うどん店から日々捨てられているうどんを、厄介な生ゴミとして廃棄処分するのではなく、循環サイクルの環の中に組み入れてリサイクルすることで、さぬきうどん店から廃棄物を減らし、持続可能な循環型社会のシステム・モデルを構築すしようという取組なのです。
うどんをまるごと循環させる
ストーリー
Our Story
「うどん県」として全国的に有名になった香川県。一方で、食べられずに捨てられているうどんがたくさんあることが分かりました。「もったいない」を合言葉に、2012年1月から、産学民官の協働プロジェクトとしてうどんまるごと循環プロジェクトが始まりました。

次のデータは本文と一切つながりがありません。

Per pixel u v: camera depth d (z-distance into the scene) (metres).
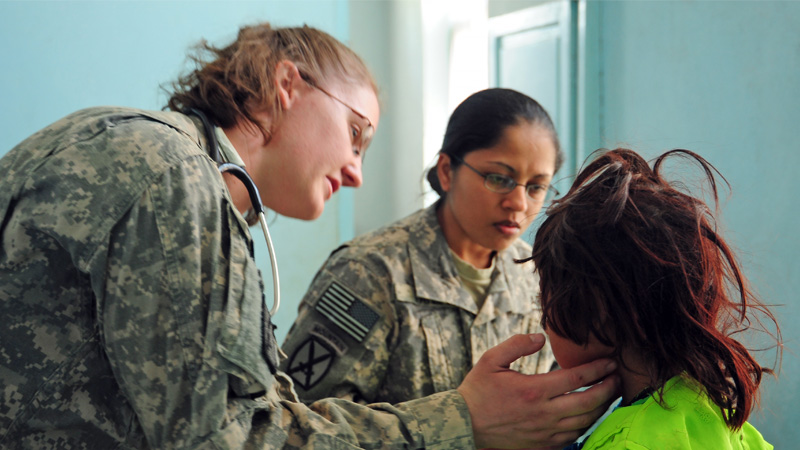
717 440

2012年1月~2013年3月までの期間において、うどん残渣からバイオエタノールを作りうどんを茹でる燃料として活用したり、うどんから出来た液肥でうどんのトッピングであるネギを栽培するなど、着実に実績を重ねてまいりました。
2013年、うどんまるごと循環プロジェクトⅡを開始。従来の「うどんでうどんを茹でる」「うどんからうどんを作る」といった「うどんをまるごと循環させる」というコンセプト。
うどんで作ったバイオガスから電気を作り、その電気を売ると言う新しいチャレンジ、「うどん発電」。
そして2014年。ついに、うどん液肥で育てた無農薬栽培の地元産小麦「さぬきの夢2009」を見事に収穫しました。この小麦を使って「うどんまるごとエコツアー」でうどん手打ち体験を実施しました。
この新しい取組を知ってもらうため、うどんでできた「うどん液肥」を使って、環境教育や食育野分野でも普及を図っています。
Our Vision
うどんまるごと循環プロジェクトは、ご当地のシンボルとして「うどん」を活用していますが、これは食品廃棄物全体の問題です。日本では食べられるのに捨てている食品廃棄物(食品ロス)が500万トンとも800万トンともいわれ、世界中では製造される食品の3分の1が廃棄されているという衝撃的な統計があります。
食品廃棄物の問題は、決して他人事ではなく、身近で大きな問題として人間が向き合わなければならない課題なのです。
食品のほとんどは水分が占め、現状ではこれを燃やすために大量の化石燃料を使用しています。バイオガスを作るために、古代からの叡智である微生物の力を借りた発酵技術を用いることで、自然と調和させることのできる、数少ない環境問題の解決策の一つに成りうると思われます。
当プロジェクトは、うどん残渣だけではなく食品廃棄物全般で応用が可能ですので、全国各地でもこうした取組が広がり、将来的には食品廃棄物はエネルギー・資源となるのが当たり前の社会となることを願ってやみません。